The future of the office — and how much square footage will be needed — has been in question for months after the Covid-19 outbreak in the spring caused companies to shift to remote work. Firms such as Wall Street banks have welcomed back a small percentage of employees, while others have opted to keep the vast majority of their employees working digitally as the virus remains widespread in the U.S.
For some companies, such as software firm Okta and Jack Dorsey’s Twitter and Square, the pandemic has caused them to offer employees a permanent work-from-anywhere arrangement if they so choose.

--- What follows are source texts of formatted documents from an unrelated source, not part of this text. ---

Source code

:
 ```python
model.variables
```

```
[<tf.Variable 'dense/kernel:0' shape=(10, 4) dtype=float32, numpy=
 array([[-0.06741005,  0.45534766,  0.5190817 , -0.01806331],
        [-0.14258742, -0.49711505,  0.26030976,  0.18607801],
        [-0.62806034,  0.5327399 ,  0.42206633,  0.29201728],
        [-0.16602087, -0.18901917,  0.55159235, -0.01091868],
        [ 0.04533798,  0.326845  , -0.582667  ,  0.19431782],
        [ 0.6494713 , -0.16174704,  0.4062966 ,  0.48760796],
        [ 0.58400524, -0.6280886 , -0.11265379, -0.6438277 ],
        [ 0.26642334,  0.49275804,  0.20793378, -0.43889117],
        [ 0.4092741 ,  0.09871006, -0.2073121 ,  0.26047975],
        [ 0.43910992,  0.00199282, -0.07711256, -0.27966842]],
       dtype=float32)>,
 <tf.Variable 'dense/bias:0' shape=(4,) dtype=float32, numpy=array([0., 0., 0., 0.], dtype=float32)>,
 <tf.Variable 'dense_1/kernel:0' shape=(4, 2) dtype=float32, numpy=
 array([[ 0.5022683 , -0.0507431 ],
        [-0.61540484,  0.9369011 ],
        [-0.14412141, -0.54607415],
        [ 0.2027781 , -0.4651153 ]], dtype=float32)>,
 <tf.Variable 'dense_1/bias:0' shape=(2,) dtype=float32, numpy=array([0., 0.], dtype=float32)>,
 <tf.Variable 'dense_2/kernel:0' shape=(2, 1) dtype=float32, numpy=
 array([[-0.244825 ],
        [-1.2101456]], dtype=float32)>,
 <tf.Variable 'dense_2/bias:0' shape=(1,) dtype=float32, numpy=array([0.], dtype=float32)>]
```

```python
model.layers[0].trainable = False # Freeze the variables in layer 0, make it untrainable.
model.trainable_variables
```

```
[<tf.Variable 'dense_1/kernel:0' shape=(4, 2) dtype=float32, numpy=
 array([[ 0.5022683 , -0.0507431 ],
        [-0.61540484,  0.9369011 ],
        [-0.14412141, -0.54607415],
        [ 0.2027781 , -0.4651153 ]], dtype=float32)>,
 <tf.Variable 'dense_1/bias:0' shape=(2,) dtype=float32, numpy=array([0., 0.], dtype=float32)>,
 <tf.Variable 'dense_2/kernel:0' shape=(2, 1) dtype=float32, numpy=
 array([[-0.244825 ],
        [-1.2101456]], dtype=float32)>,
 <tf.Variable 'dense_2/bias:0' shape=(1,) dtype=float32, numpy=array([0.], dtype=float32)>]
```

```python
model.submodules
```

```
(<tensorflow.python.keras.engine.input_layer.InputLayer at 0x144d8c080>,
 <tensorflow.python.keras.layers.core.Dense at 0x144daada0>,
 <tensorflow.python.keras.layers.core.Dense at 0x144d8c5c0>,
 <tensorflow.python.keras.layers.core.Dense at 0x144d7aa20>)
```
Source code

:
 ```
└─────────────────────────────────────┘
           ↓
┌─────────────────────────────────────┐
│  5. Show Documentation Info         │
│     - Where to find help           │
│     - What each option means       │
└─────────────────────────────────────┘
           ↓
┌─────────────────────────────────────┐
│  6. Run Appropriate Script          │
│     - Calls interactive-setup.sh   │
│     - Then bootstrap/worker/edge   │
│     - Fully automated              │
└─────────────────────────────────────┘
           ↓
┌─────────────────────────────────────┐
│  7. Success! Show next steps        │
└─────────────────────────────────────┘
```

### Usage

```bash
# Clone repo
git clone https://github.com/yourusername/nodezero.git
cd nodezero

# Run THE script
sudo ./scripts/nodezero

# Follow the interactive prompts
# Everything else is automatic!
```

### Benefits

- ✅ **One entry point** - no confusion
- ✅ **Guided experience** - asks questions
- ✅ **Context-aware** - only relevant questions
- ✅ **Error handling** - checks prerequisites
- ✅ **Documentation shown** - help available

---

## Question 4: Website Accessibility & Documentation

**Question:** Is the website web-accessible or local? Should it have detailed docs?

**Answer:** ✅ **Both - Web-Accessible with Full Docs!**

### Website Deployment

In Sulentic’s opinion, the rollout of a vaccine to prevent Covid-19 will be crucial in having more employees back in the building. “We think by the second half of next year, you’ll see much more activity in office buildings,” said Sulentic, whose Dallas-based firm is the largest commercial real estate services and investment firm in the world.
By the time 2022 rolls around, Sulentic said, he foresees additional recovery in the hotel and retail sectors. “So it is a mixed story,” he said, as there are now “pieces of the market with secular tailwinds and other pieces of the market with secular headwinds introduced by Covid.”
Warehouses and data centers represent an area of strength in the real-estate market during the pandemic, Sulentic said, with further adoption of e-commerce and companies pivoting to the cloud. “There’s no comeback on warehouses. There’s been record activity level on that throughout the Covid period for the most part,” he said. “Data centers are super strong, so you’re not talking about comeback in those asset classes.”
CBRE’s exposure to those segments of the real estate market are likely the reason the company’s shares are positive for the year despite pandemic disruption, Sulentic suggested.
“Our earnings stream has been far more resilient than people expected, and that’s really what you’re seeing in our stock,” he said. The Vanguard Real Estate Index Fund ETF is down about 9% in 2020, while shares of CBRE are up about 7.5% year to date.
The stock closed slightly lower Friday at around $66 per share. On Wednesday, it hit a 52-week high of $67.70.